Tsiganov describes the usual way Shostakovich initially presented each of his new string quartets to the Beethoven Quartet, an unusually hands-on approach:

First [Shostakovich] would play his new work on the piano from the score. Then he would give us the parts and beg us not to begin playing without him. He needed rehearsals not in order to test his new opus, and still less to change any of its details. He needed them in order to make the performers grasp his idea of the actual sound of the music.
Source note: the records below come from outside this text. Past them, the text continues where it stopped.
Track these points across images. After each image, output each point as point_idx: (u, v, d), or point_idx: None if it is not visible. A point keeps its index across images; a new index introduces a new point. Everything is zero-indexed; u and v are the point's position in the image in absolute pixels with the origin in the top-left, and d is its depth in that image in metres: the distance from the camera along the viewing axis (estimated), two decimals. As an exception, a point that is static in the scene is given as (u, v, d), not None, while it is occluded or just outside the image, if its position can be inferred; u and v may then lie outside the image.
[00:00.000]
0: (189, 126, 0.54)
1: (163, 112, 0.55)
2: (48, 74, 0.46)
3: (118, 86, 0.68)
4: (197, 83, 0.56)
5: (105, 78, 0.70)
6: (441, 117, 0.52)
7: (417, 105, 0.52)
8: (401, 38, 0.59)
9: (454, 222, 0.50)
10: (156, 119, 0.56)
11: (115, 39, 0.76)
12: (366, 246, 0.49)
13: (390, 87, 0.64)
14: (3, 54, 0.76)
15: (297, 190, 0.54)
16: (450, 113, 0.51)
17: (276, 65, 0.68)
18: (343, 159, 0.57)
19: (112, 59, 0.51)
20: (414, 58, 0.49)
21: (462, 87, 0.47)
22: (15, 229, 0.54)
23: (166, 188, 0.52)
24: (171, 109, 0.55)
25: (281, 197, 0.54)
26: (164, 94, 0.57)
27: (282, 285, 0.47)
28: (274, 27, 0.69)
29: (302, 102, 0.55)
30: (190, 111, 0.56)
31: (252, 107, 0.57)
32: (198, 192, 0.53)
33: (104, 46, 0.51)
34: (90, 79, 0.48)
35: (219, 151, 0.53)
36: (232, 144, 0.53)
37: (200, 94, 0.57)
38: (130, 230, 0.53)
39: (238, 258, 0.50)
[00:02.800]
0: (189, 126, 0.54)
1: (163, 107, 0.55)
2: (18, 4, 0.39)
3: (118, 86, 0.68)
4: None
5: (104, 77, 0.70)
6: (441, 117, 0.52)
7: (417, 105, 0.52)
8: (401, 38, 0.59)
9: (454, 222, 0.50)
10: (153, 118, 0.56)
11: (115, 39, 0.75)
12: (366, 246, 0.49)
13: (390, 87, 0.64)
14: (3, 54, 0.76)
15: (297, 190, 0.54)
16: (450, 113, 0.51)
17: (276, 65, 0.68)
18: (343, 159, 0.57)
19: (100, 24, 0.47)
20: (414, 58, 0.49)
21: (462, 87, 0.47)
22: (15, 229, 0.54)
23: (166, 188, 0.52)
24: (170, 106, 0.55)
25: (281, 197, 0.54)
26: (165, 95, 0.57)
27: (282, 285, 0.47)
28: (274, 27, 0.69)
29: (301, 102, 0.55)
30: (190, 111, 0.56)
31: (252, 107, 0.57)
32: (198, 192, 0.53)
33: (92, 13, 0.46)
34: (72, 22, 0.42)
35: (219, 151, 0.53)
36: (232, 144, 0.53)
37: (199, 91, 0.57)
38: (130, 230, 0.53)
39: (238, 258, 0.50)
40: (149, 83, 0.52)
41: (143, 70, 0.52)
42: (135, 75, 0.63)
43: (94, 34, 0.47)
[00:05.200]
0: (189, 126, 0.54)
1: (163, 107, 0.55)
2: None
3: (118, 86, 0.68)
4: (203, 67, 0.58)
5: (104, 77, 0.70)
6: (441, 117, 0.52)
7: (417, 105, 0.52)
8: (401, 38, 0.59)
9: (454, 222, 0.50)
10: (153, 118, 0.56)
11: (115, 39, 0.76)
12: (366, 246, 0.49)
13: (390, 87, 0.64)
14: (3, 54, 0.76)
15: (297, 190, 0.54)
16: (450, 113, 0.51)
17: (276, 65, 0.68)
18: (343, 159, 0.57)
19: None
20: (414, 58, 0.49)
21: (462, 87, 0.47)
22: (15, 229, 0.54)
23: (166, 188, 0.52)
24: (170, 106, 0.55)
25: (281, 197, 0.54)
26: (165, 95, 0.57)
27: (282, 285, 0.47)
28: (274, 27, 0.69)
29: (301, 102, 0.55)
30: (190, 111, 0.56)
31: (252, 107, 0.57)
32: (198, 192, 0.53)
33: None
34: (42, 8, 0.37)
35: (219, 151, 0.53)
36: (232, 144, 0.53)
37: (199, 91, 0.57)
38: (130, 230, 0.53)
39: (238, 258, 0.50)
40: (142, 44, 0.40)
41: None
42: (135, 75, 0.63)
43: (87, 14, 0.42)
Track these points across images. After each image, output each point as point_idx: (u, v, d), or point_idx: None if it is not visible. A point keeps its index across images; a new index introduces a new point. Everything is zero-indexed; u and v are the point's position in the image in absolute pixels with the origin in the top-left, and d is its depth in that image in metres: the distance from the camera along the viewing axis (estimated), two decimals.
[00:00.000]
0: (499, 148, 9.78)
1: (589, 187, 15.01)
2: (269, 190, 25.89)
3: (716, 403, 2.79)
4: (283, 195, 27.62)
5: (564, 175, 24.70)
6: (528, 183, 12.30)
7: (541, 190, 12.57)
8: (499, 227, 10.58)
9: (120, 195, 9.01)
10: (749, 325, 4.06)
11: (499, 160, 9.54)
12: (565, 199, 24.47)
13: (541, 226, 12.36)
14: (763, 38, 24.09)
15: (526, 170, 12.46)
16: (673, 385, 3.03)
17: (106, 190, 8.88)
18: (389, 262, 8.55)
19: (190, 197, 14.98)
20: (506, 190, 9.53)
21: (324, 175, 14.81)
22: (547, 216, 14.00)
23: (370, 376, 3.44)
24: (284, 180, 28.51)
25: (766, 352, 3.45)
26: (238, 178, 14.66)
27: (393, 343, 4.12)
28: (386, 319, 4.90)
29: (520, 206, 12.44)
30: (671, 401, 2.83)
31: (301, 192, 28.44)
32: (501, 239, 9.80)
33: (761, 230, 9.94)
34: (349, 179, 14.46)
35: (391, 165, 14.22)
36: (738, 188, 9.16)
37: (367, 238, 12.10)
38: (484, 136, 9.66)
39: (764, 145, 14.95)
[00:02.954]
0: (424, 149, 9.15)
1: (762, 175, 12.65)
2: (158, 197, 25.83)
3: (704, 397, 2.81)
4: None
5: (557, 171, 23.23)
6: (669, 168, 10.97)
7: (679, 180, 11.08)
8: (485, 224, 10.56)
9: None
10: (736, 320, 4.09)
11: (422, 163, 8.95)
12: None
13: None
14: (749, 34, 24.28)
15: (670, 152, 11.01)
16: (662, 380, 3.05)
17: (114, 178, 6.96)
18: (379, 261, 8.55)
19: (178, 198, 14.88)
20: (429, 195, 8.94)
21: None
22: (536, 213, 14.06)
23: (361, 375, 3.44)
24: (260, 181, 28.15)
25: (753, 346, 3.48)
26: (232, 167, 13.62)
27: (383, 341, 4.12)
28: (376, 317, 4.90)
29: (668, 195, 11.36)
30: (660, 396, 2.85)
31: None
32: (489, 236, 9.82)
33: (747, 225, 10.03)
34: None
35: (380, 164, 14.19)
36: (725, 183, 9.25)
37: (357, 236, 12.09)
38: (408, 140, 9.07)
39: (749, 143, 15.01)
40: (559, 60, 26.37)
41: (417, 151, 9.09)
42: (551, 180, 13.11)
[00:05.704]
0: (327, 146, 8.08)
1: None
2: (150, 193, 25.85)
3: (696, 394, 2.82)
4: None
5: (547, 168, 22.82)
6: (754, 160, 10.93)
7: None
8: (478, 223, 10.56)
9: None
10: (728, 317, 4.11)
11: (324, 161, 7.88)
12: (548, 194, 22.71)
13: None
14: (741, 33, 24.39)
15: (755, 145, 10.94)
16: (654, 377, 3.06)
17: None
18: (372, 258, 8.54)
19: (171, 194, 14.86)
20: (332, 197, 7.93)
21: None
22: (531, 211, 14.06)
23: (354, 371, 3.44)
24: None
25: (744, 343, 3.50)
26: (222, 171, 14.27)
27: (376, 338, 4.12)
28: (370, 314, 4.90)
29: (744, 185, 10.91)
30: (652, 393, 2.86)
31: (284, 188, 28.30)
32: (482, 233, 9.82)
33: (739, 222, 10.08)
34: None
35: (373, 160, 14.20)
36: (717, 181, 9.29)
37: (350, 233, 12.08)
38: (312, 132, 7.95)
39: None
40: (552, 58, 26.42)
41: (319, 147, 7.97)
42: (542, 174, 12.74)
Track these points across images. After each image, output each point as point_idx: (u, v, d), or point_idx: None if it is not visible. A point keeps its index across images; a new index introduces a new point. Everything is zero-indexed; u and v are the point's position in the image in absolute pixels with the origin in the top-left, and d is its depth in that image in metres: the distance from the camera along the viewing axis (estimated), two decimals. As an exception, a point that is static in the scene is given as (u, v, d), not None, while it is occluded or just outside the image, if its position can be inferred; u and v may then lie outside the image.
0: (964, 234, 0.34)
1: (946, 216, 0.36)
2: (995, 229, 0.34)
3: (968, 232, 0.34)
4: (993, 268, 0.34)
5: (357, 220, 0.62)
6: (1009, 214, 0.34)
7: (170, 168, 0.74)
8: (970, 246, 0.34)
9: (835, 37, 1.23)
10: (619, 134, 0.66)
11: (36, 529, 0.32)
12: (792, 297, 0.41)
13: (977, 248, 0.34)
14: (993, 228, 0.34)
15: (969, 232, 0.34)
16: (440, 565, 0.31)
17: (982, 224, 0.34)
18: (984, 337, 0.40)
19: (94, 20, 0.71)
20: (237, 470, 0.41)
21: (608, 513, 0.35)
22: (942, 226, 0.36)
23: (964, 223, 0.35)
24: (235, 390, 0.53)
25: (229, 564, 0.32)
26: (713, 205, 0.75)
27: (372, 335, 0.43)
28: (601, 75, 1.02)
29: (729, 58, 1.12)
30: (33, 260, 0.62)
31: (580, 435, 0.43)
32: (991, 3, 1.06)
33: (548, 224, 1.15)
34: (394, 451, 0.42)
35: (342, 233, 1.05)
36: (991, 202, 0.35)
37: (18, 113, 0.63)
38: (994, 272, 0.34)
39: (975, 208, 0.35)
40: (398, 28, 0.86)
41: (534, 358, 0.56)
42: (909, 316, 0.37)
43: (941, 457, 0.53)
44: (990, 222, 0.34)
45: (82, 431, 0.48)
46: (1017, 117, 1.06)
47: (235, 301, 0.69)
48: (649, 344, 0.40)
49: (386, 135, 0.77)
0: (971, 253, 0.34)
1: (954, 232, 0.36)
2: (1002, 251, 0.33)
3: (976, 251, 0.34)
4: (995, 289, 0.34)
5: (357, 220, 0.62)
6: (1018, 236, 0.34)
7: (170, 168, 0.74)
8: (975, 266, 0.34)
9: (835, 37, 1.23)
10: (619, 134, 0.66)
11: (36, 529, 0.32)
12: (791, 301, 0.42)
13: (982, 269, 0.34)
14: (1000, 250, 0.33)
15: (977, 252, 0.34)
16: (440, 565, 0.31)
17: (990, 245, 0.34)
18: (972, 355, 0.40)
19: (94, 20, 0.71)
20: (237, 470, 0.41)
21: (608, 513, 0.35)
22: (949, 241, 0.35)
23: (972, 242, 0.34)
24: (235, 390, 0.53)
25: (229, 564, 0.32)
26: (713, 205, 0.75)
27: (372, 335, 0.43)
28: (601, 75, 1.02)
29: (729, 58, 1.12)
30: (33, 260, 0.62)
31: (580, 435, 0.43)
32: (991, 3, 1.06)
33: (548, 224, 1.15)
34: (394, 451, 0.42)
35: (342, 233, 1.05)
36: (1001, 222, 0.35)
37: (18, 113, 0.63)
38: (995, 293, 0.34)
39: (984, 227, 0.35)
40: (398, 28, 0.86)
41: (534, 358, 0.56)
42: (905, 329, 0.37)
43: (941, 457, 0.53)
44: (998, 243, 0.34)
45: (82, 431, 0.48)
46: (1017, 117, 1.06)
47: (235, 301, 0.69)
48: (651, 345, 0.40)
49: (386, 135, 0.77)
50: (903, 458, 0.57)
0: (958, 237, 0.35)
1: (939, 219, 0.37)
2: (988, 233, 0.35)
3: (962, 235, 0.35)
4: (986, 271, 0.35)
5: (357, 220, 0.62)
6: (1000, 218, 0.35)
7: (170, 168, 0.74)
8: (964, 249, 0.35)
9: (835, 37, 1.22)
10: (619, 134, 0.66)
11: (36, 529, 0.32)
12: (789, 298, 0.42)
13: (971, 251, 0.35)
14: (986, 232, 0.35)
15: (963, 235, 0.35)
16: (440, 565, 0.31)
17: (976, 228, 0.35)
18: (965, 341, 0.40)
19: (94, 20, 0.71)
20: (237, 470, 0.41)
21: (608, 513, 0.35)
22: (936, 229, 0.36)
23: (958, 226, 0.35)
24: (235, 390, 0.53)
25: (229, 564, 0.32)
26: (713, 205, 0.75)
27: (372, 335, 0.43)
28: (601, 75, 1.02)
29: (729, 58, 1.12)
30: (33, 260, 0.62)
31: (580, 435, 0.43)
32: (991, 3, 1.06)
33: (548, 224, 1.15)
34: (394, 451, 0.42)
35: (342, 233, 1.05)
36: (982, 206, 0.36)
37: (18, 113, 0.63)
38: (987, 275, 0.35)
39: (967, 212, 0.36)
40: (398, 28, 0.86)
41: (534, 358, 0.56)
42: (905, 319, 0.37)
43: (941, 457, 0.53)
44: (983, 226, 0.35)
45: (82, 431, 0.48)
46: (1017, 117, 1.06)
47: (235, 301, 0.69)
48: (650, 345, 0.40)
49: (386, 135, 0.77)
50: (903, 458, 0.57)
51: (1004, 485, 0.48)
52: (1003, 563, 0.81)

For String Quartet No. 14, Shostakovich’s participation in the preparation went considerably beyond this regular procedure due to a leg injury sustained by the second violinist, preventing him from participating in the early rehearsals. A delighted Shostakovich substituted for him, playing the violin line on the piano. He conveyed to Shirinsky:

[It’s been] one of the happiest moments of my life: First of all, because I think that the Quartet has turned out well, Sergei, and secondly I have had the good fortune to play in the Beethoven Quartet, even if I only played with one finger!

In a nod to his dedicatee, Shostakovich features the cello prominently throughout the work. The dancelike skipping theme that opens the movement is introduced by the cello, accompanied only by a viola drone. Though initially light and carefree, it gradually grows in intensity after the balance of the group enters. A brief solo cello passage eventually ushers in a highly chromatic, syncopated second theme, and these two main ideas are developed together creating an uneasy feel. Mini cadenzas appear in the viola and then with the same material in the cello. Despite the moments of agitation, there is surprising sweetness as well, and this is where Shostakovich opts to end the movement.

There is a lyrical expressivity to the Adagio that, like the first movement, seems to skirt the boundary between sweet serenity and lament. The movement is almost a duet between first violin and cello (the two members of the Beethoven Quartet who were 50-year veterans of the group at the time of the work’s premiere). Each of the two instruments is given extended solo passages of intense expressivity, concluding with a sustained muted section bringing back the violin’s original melody.

The last movement, a movement of beauty and even optimism, is quite extraordinary. The odd pizzicato melody in the first violin that opens the movement is actually a motto:  (C#)–Eb–E–D–E–G –A, which when spelled with German and Russian note abbreviations (and transliterations) approximates “Serezha,” the affectionate diminutive for Sergei, honoring dedicatee Sergei Shirinsky. This melody returns throughout, including a prominent appearance in the cello itself. But Shostakovich also references the great cellist by inserting a dramatic quotation of a motto from his 1934 Lady Macbeth of the Mtensk District (late in the movement, in the lowest range of the cello). The quote comes from the heroine Katerina who throws herself into the arms of her beloved Sergei, hoping for love and forgiveness, crying “Serezha!  My dearest!”  In between, Shostakovich inserts a notable passage during which all four players exchange successive short gestures creating an eccentric quilt of sound. By the end of the movement, Shostakovich includes quotations from previous movements and has the cello playing an extended duet above the first violin.